◆ **Directive**
Copy the line with "ID-795, due: Aug 16 -> Aug 15" and all lines following it through the last line of the entries, exactly as written.

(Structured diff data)

_ _ _ _

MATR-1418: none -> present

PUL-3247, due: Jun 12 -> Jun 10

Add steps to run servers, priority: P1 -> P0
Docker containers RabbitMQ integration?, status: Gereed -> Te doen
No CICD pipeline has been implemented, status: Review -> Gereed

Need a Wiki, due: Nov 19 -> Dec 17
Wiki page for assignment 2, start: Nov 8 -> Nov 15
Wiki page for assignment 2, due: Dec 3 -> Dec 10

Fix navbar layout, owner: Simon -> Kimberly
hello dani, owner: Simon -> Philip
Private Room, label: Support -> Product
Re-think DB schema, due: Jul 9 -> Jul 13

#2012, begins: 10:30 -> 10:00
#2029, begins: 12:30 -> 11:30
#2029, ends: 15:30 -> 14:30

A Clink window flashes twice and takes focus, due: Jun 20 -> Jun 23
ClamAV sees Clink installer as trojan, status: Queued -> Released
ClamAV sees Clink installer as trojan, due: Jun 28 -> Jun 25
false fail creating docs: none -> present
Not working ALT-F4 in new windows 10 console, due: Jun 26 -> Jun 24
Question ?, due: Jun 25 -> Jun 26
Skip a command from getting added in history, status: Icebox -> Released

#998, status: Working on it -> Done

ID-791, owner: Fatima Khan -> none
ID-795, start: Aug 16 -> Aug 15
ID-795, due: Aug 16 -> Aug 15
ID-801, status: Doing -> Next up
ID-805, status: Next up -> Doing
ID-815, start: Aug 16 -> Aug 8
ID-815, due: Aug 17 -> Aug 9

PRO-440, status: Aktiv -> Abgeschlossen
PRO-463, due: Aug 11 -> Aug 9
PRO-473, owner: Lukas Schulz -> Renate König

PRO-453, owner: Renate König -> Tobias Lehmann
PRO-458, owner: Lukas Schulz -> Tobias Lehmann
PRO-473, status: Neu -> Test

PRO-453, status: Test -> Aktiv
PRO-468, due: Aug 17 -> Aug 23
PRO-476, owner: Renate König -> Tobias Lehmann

_ _ _ _

◆ **Solution to the exercise**
ID-795, due: Aug 16 -> Aug 15
ID-801, status: Doing -> Next up
ID-805, status: Next up -> Doing
ID-815, start: Aug 16 -> Aug 8
ID-815, due: Aug 17 -> Aug 9

PRO-440, status: Aktiv -> Abgeschlossen
PRO-463, due: Aug 11 -> Aug 9
PRO-473, owner: Lukas Schulz -> Renate König

PRO-453, owner: Renate König -> Tobias Lehmann
PRO-458, owner: Lukas Schulz -> Tobias Lehmann
PRO-473, status: Neu -> Test

PRO-453, status: Test -> Aktiv
PRO-468, due: Aug 17 -> Aug 23
PRO-476, owner: Renate König -> Tobias Lehmann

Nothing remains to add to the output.